De ce fait, le mandat de Barre est le passage d’une agglomération gérée par Lyon pour les autres, à une agglomération gérée par tout le monde pour l’avenir de l’agglomération. C’est à mes yeux un basculement essentiel. Il est toujours difficile de démêler les causalités, mais Millénaire 3 a été un des éléments de ce basculement, à côté de l’ouverture de la majorité de Raymond Barre, de la création du groupe Synergie au sein du Conseil de communauté, et plus tard de la mise en place des Conférences des maires.

 

Je ne vois pas le rapport entre la création d’un groupe politique et le fait de faire agglomération ?

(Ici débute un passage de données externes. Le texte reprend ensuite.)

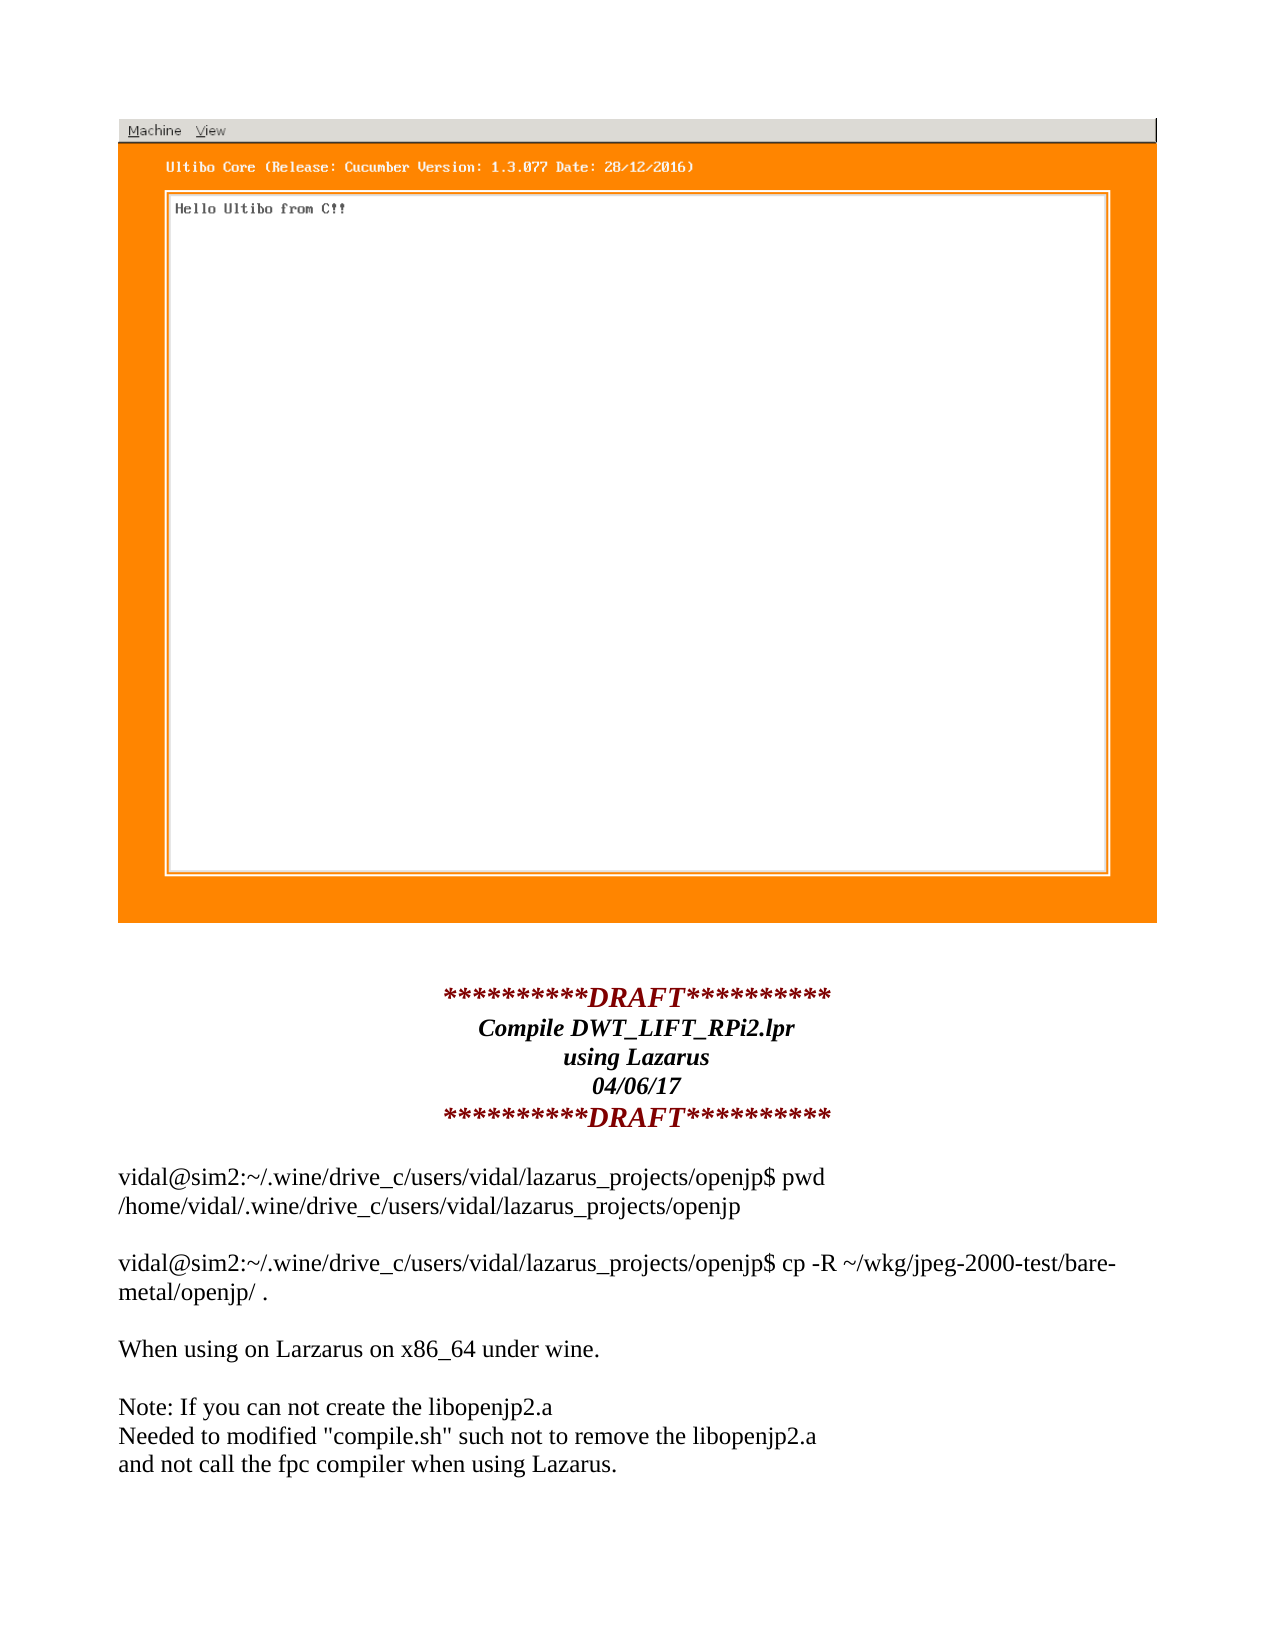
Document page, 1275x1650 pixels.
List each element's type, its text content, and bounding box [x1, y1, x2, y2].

text When using on Larzarus on x86_64 under wine. [118, 1334, 1157, 1363]
text vidal@sim2:~/.wine/drive_c/users/vidal/lazarus_projects/openjp$ pwd [118, 1162, 1157, 1191]
text Note: If you can not create the libopenjp2.a [118, 1392, 1157, 1421]
text **********DRAFT********** [118, 980, 1157, 1013]
text Needed to modified "compile.sh" such not to remove the libopenjp2.a [118, 1421, 1157, 1449]
text vidal@sim2:~/.wine/drive_c/users/vidal/lazarus_projects/openjp$ cp -R ~/wkg/jpeg-2000-test/bare-metal/openjp/ . [118, 1248, 1157, 1306]
text /home/vidal/.wine/drive_c/users/vidal/lazarus_projects/openjp [118, 1191, 1157, 1219]
text **********DRAFT********** [118, 1100, 1157, 1133]
text using Lazarus [118, 1042, 1157, 1071]
picture [118, 118, 1157, 923]
text Compile DWT_LIFT_RPi2.lpr [118, 1013, 1157, 1042]
text and not call the fpc compiler when using Lazarus. [118, 1449, 1157, 1478]
text 04/06/17 [118, 1071, 1157, 1100]
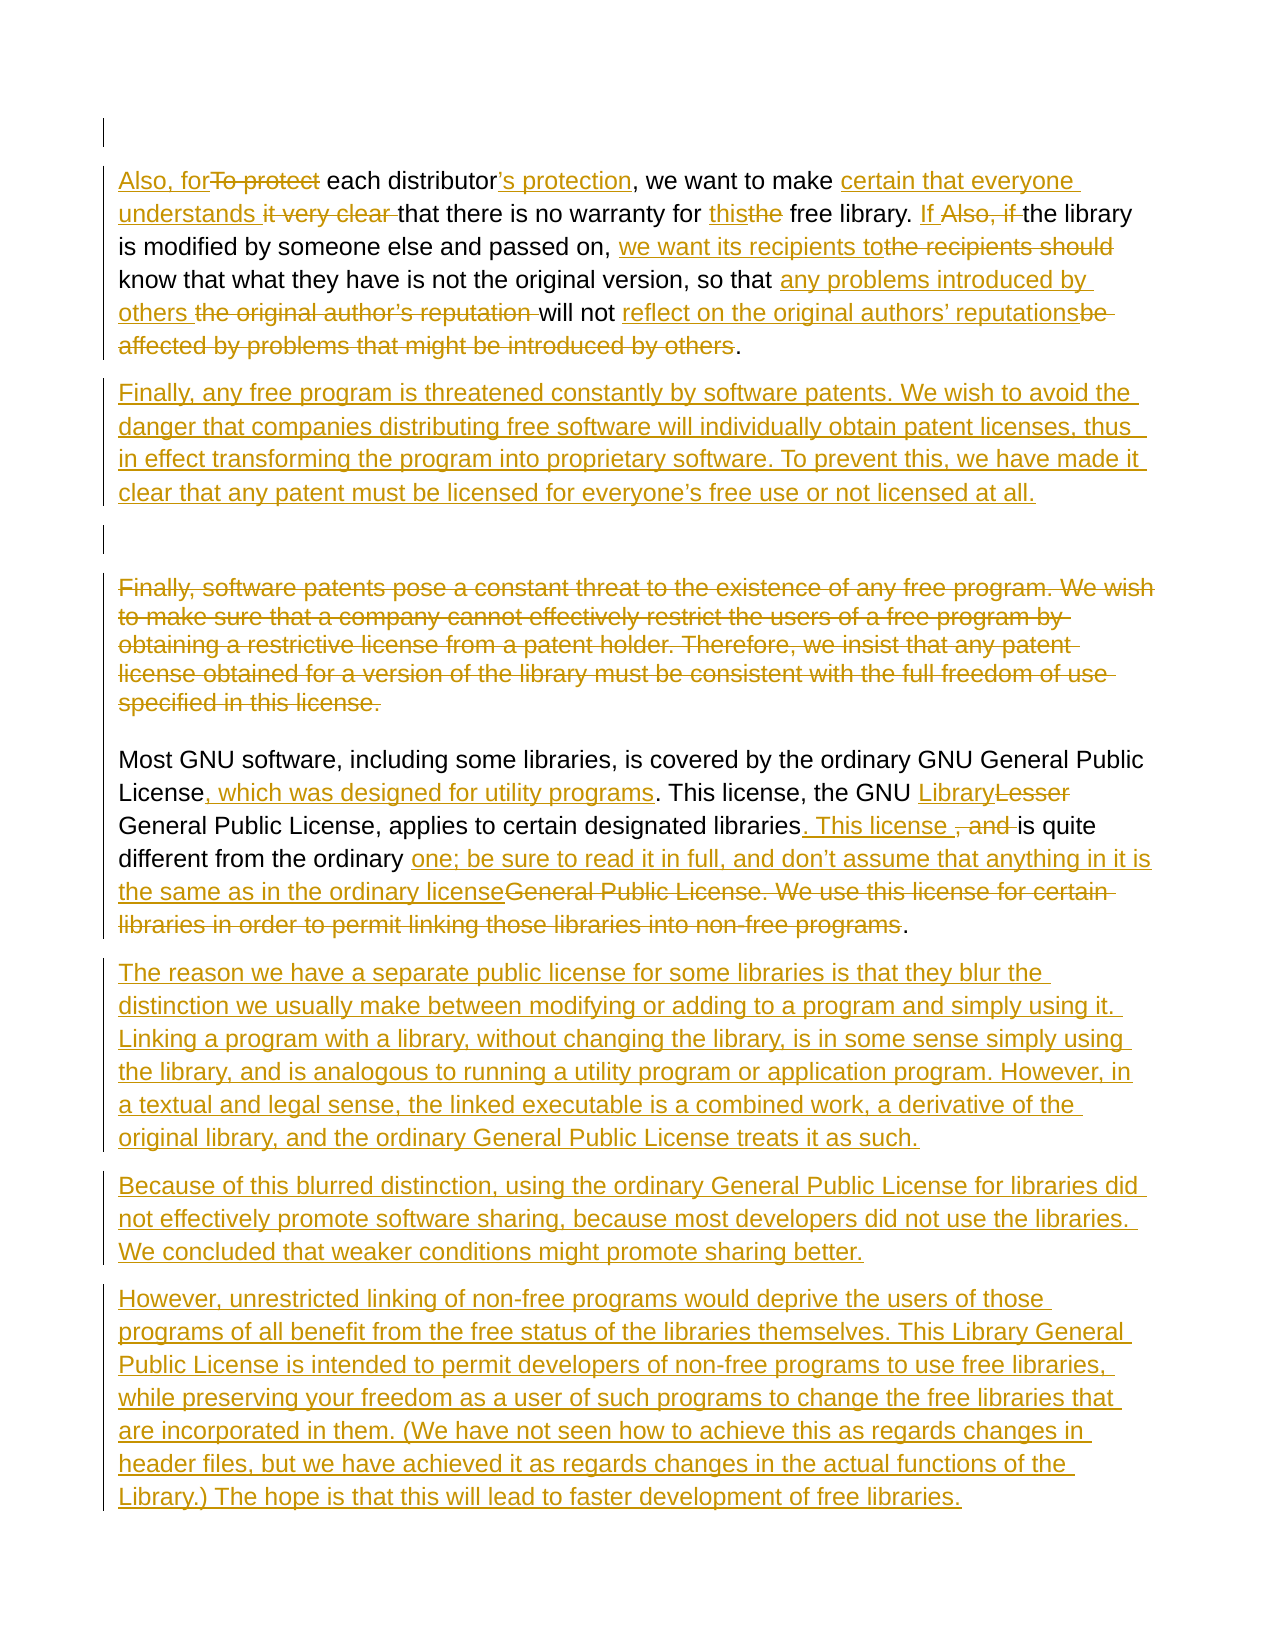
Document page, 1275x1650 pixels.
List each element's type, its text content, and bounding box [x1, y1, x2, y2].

Au moment de l’élection de Raymond Barre en 1995, les maires des petites communes, affiliés majoritairement à des partis de droite, ont refusé de rentrer dans les groupes de ces partis au Conseil de communauté. Ils créent Synergie, affirmant leur refus que ce soit la droite lyonnaise qui décide de leur avenir. Ils affirment par conséquent l’existence des petites communes, et ils dénoncent la manière de gérer l’agglomération. Avant la création de ce groupe, les petites communes étaient dans un accord majoritaire avec les élus de Lyon, mais se sentaient otages de la droite lyonnaise dans la gestion de l’agglomération. Un an ou deux avant chaque élection municipale, Lyon imposait que l’on finisse les projets lyonnais pour ces échéances, renvoyant du coup au mandat suivant les projets promis aux petites communes.

 

La mission prospective s’est affranchie des compétences du Grand Lyon pour aborder de multiples sujets… Quelle est la portée de ce choix ?

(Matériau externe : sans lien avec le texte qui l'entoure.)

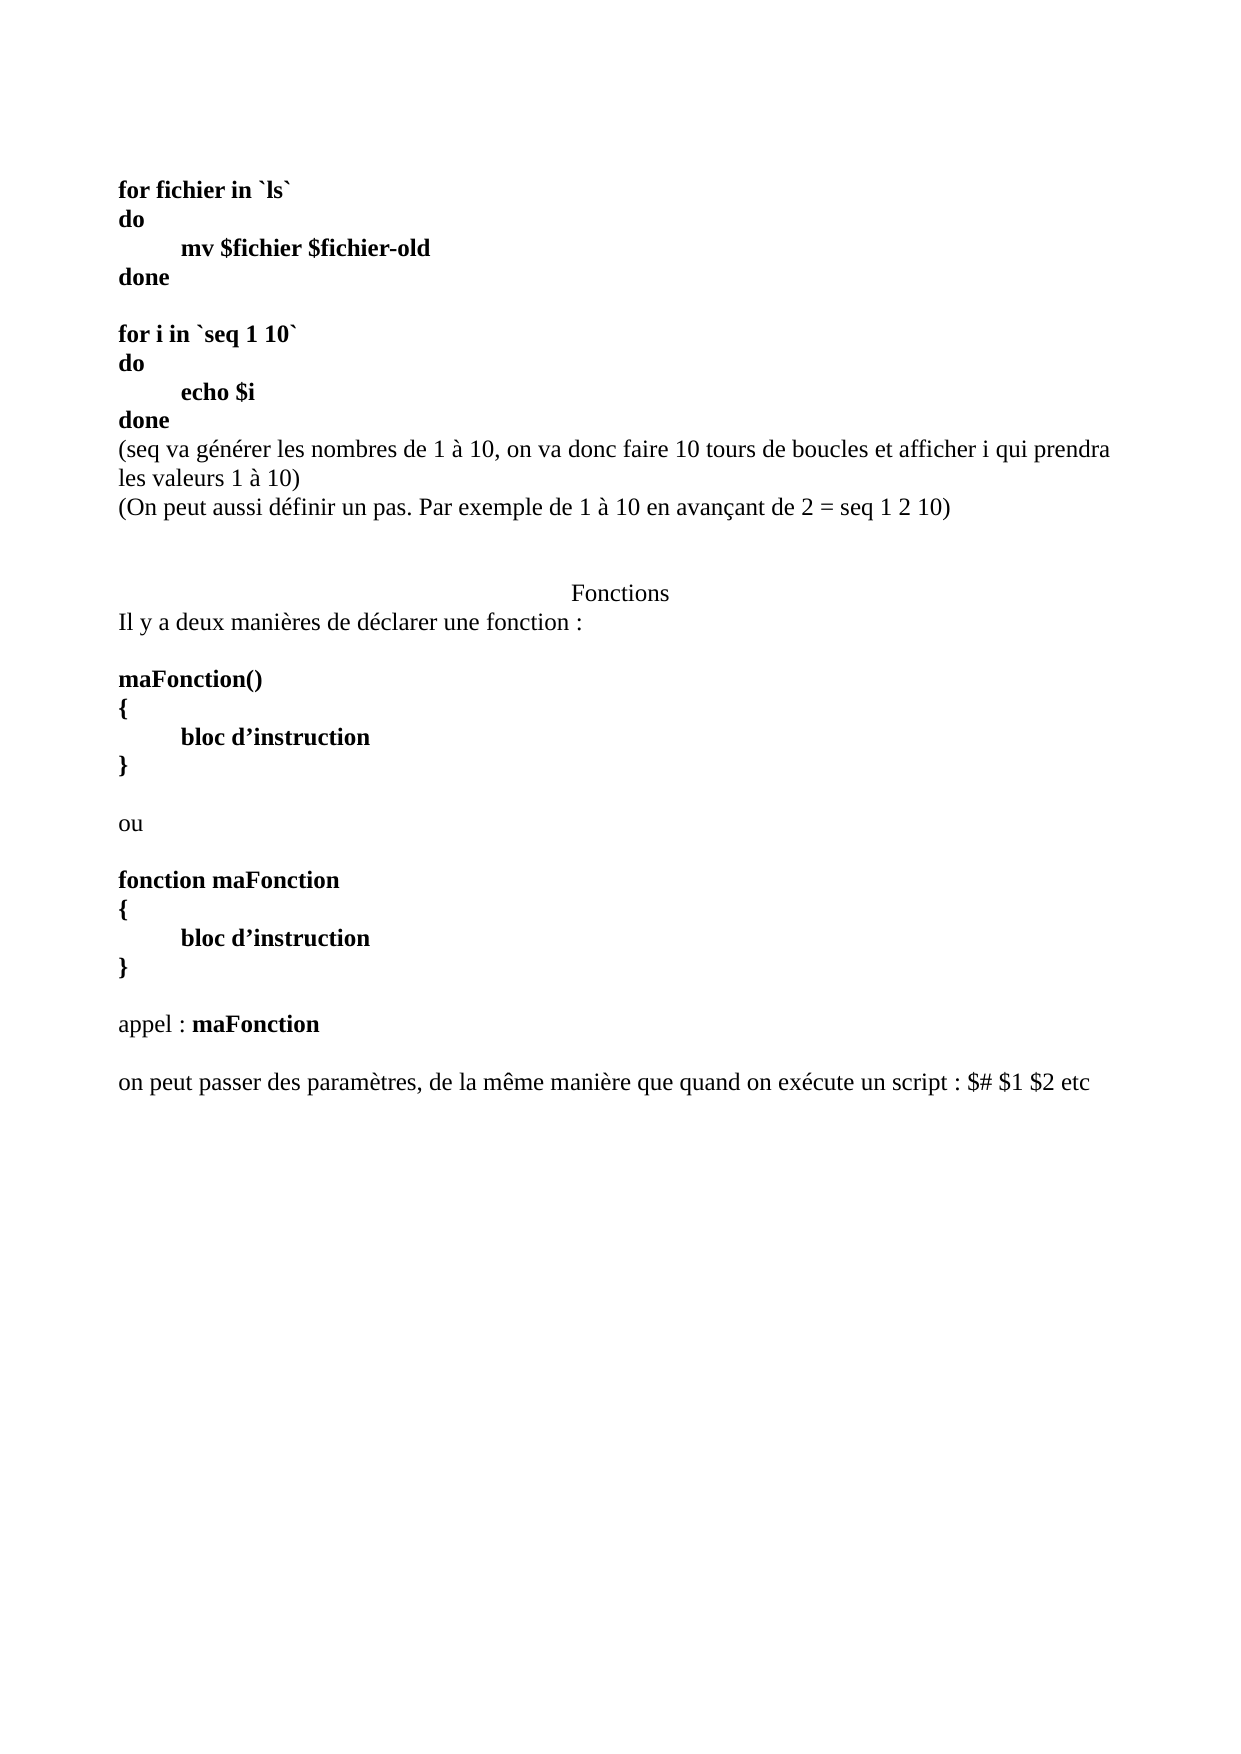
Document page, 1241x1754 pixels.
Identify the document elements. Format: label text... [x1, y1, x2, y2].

text (seq va générer les nombres de 1 à 10, on va donc faire 10 tours de boucles et afficher i qui prendra les valeurs 1 à 10) [118, 434, 1122, 492]
text { [118, 693, 1122, 722]
text (On peut aussi définir un pas. Par exemple de 1 à 10 en avançant de 2 = seq 1 2 10) [118, 492, 1122, 521]
text ou [118, 808, 1122, 837]
text } [118, 952, 1122, 981]
text do [118, 204, 1122, 233]
text for i in `seq 1 10` [118, 319, 1122, 348]
text } [118, 751, 1122, 779]
text Il y a deux manières de déclarer une fonction : [118, 607, 1122, 636]
text appel : maFonction [118, 1009, 1122, 1038]
text { [118, 894, 1122, 923]
text do [118, 348, 1122, 377]
text Fonctions [118, 578, 1122, 607]
text bloc d’instruction [118, 923, 1122, 952]
text done [118, 262, 1122, 291]
text done [118, 406, 1122, 434]
text bloc d’instruction [118, 722, 1122, 751]
text maFonction() [118, 664, 1122, 693]
text mv $fichier $fichier-old [118, 233, 1122, 262]
text on peut passer des paramètres, de la même manière que quand on exécute un script : $# $1 $2 etc [118, 1067, 1122, 1096]
text echo $i [118, 377, 1122, 406]
text fonction maFonction [118, 866, 1122, 894]
text for fichier in `ls` [118, 176, 1122, 204]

Ce sont ces sujets qui intéressent le citoyen, et non les compétences ! Petit à petit, les communautés urbaines et les intercommunalités deviennent adultes. Elles n’ont pas encore l’ensemble des compétences, ne sont pas encore élues au suffrage universel direct, de multiples étapes restent à franchir, mais elles savent que les citoyens attendent que le maire reste pour la proximité, mais que tous les grands problèmes seront pris en compte au niveau de l’agglomération ou de l’aire urbaine.
C’est un autre basculement. Raymond Barre a très bien décrit cette mutation en déclarant que nous entrons dans le troisième âge de la communauté urbaine : elle a traversé son premier âge, celui des services urbains (assainissement, voirie, eau potable, gestion des déchets…) pour lesquels elle a été créée ; est venu ensuite un deuxième âge, celui de l’aménagement urbain, de Lyon 2010, tout ce qu’a réussi magnifiquement Michel Noir et son équipe : maintenant, disait-il, il faut faire prendre conscience à cette communauté que nous entrons dans l’âge du développement global, économique, social, culturel, et environnemental. Un jour, je lui ai fait remarquer que cela avait pour nom développement durable. Ah, c’est ça me dit-il ! Sans utiliser ce terme, c’était sa conception. A la meilleure intégration de l’économique, du social, de l’environnemental, il rajoutait le culturel. Il avait aussi le souci d’une gouvernance participative. Ce développement intégrait à la fois toutes les économies et des économies pour être plus performant. En discutant avec lui, je me suis aperçu qu’il était un élève de François Perroux, économiste qui a le plus théorisé l’internalisation des coûts externes. Cela explique que lorsque nous avons tenu à Lyon, en février 2002, Dialogues pour la Terre, une grande manifestation préparatoire au Sommet de Johannesburg, c’est Raymond Barre qui répondait le mieux aux questions sur le développement durable lors de la conférence de presse, au grand étonnement des journalistes.
Je pense que Millénaire 3 et la mission prospective ont été et sont toujours des outils pour faciliter ces basculements.

 

Quels sont vos principaux regrets ?

J’en ai un gros : ne pas avoir été assez persuasif pour faire un SCOT à l’échelle de l’aire urbaine. C’était une priorité. Cet échec a d’abord été lié aux conflits entre départements. Mais il était trop tôt, les mentalités n’étaient pas mûres, bien que beaucoup d’élus y fussent favorables.

 

Quelle est votre perception, à partir de votre expérience notamment à la Région Rhône-Alpes, de la singularité du Grand Lyon vis-à-vis d’autres collectivités ? quels traits culturels vous paraissent les plus flagrants ?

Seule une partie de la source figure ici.